All The Rage (07-08-15)

With the rising cost of health insurance premiums, wellness programs are all the rage.  Ten years ago many thought the addition of these programs was a sales gimmick.
        
That was then… this is now.

Those infant add-ons to insurance plans have grown into full-blown adult versions in a very short time.  Flu shots, biometric screenings, lifestyle services, smoking cessation, fitness classes, cooking and financial seminars are just some of the options in these programs.  The list of employee benefits continues to grow.
        
Insurance companies and employers are becoming creative in offering voluntary participation with incentives and penalties.  But their creativity can only go so far.  All employees aren’t the same thus their motives and wellness needs won’t be the same either.  It can be a balancing act of the triple play - physical, mental, and financial well-being.  You can’t pick just one because they are all intertwined.

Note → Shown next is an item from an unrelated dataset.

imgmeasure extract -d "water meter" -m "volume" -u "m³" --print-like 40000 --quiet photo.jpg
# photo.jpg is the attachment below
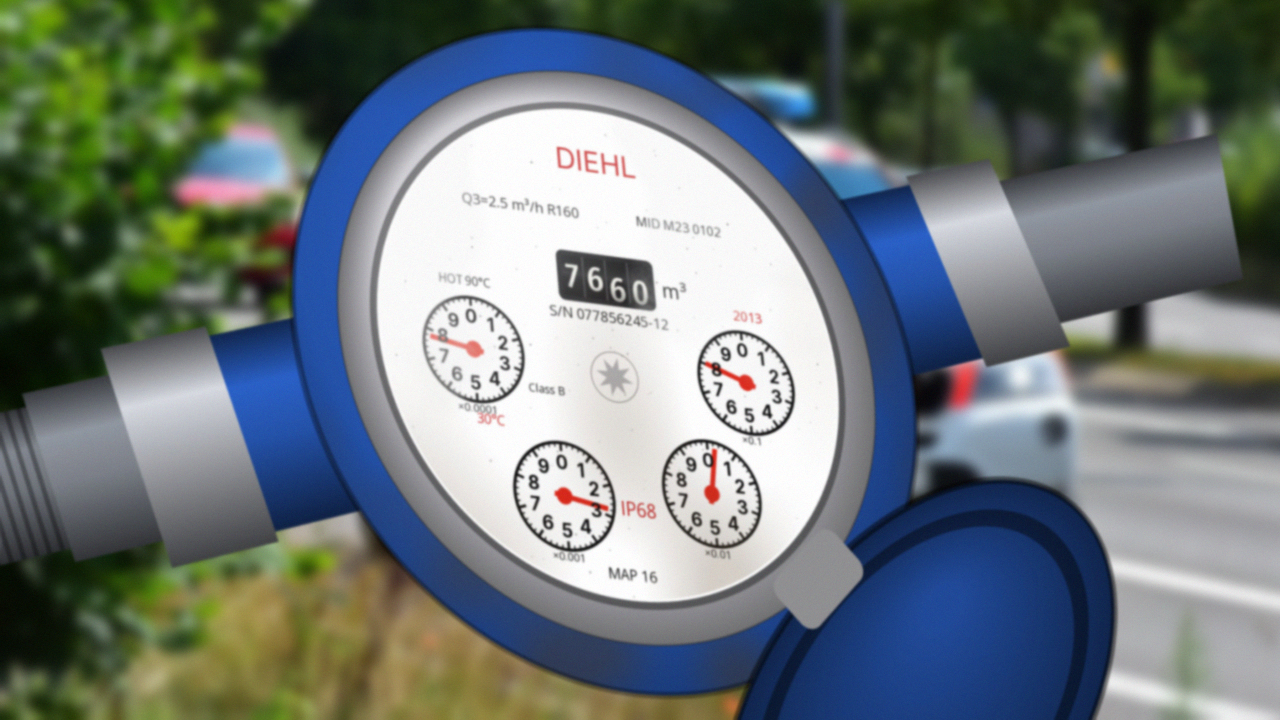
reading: 7659.8027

The stress of job performance is often unavoidable.  Add the worry of meeting wellness standards, releasing confidential information in order to save money and employees have more stress on their daily activities.  Simply acknowledging these factors goes a long way toward understanding the psychological impact of wellness programs.  Some employers have power naps or quiet time which allows their staff to get away for a short period to relax and refresh.  Employers want to encourage employees to strive to be stronger in their health without discouraging and comparing their results to others.  What is right for one person may not be right for another when it comes to wellness just as every person cannot handle the same job functions.
        
Integrating a wellness plan into a corporation includes many phases that can sometimes be overlooked. While a company may give their new employees the tools to enhance their health program, longer term employees may suffer from lack of appropriate knowledge of these tools. A minimum of annual meetings are essential to a company to make sure that all of the new and long-term employees understand and utilize the benefits that are available to them. Plus, if you are a company executive, the communication to a millennial versus a baby boomer generation is different. Even communication with shift workers requires specially targeted notices to help them with sleep problems and metabolic disorders. It is important to gear your wellness environment to your audience.
        
An effective wellness program takes an investment of money and time by both employers and employees.  Putting in the effort to make sure options are adequately available will help with productivity and retention. 
        
But, most importantly, people will feel good about themselves and about where they work.

And, after all, isn’t that what we all want?